陈震祭拜孙坚后,找了个机会对孙贲说道:“孙将军,我家袁公路大人有要事与您相商,可否借一步说话?”

        孙贲心下犯疑,但还是跟着陈震走到帐外。

        陈震见孙贲眼带血丝,面有倦色,笑着说道:“孙贲将军,我看你忧心忡忡的样子,可是有什么烦心事吗?”

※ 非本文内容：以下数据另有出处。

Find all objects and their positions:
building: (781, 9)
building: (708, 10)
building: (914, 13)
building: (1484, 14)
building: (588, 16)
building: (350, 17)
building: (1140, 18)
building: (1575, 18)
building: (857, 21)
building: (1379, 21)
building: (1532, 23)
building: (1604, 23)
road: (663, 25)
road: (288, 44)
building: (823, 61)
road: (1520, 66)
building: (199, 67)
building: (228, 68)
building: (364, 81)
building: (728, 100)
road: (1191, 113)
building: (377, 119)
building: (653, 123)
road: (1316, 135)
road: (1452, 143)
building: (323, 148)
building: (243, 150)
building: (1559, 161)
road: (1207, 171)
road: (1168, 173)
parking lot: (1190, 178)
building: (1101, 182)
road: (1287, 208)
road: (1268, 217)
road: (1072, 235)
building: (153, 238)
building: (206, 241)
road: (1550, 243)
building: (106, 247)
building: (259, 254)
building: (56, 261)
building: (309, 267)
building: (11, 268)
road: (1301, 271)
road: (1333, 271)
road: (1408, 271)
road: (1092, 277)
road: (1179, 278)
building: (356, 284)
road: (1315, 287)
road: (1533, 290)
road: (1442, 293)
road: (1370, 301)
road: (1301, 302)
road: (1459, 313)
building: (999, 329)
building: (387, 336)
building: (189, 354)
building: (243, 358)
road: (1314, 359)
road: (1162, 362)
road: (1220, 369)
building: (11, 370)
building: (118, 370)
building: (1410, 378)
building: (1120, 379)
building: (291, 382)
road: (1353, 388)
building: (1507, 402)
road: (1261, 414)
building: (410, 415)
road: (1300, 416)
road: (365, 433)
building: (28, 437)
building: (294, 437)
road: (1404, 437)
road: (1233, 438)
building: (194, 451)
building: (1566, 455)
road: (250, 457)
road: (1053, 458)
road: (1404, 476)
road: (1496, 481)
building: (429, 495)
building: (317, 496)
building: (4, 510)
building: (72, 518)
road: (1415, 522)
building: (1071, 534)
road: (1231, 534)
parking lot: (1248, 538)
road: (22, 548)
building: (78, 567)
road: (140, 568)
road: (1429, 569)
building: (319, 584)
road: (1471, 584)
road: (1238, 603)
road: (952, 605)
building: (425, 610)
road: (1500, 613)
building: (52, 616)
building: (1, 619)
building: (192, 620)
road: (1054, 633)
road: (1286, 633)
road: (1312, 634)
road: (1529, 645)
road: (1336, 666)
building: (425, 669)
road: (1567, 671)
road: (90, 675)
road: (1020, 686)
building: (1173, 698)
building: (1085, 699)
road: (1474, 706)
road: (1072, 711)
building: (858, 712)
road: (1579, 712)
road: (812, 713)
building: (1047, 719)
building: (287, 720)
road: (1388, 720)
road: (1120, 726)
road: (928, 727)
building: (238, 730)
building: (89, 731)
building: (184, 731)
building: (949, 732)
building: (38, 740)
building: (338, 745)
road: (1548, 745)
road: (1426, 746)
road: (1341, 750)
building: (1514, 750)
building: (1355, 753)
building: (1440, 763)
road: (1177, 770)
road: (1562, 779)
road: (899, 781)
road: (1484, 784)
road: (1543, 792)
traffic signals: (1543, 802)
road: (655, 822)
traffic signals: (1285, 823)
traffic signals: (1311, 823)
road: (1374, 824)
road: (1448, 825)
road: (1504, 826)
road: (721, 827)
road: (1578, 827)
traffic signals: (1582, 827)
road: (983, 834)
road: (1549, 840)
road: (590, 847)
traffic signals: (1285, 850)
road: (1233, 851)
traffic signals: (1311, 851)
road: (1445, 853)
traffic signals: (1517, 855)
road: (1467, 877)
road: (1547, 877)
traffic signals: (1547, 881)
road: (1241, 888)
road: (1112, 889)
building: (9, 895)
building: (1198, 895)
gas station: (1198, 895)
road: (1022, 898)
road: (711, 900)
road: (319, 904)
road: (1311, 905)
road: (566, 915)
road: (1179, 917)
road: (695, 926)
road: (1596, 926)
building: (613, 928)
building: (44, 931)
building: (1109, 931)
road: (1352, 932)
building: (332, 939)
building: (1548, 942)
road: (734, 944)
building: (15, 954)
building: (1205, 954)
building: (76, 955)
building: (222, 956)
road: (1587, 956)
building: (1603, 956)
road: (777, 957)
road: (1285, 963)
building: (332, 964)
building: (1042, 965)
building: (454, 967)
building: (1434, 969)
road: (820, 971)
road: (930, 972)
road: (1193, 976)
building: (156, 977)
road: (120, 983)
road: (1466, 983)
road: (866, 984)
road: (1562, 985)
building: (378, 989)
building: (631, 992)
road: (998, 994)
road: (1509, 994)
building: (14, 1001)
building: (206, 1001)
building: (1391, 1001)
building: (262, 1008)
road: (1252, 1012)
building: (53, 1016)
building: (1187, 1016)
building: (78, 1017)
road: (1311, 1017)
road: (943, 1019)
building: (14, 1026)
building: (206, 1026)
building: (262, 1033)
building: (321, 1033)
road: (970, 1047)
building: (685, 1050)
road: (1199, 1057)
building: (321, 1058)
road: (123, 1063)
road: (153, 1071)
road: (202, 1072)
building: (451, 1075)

        孙贲一惊,但还是假装镇定说道:“唉,说不上烦心,新领大军,凡事都要事必躬亲,只能说比较繁琐吧。”

        陈震哈哈一笑:“将军是聪明人,我也不打哑谜了。将军是在烦心给文台将军送殡之后的事吧?”

        孙贲沉下脸来:“我敬先生原来是客,俞将军又曾有恩于我们,所以这才礼让三分,如果先生还要胡言妄语,我只能请先生自便了。”

        说罢哼了一声便要转身回帐。

        陈震也不生气,跟上一步说道:“将军是在担心送殡后,这五万大军要交于孙文台幼子的手中吧?”

        “想将军跟随孙文台征战多年,最后只能给幼年堂弟做嫁衣,将军甘心吗?”

        孙贲转身怒视陈震,正色说道:“我视文台叔父如亲父,视堂弟孙策为亲弟,你休想挑拨离间!”

        陈震倒也不惧,轻笑道:“将军息怒,我并不是要挑拨你们的关系,我只是来帮袁公路大人传一份话,同时给将军答疑解惑一番。”

        孙贲停下脚步:“你不是代俞涉来吊唁叔父的吗?怎么有袁术大人的话?”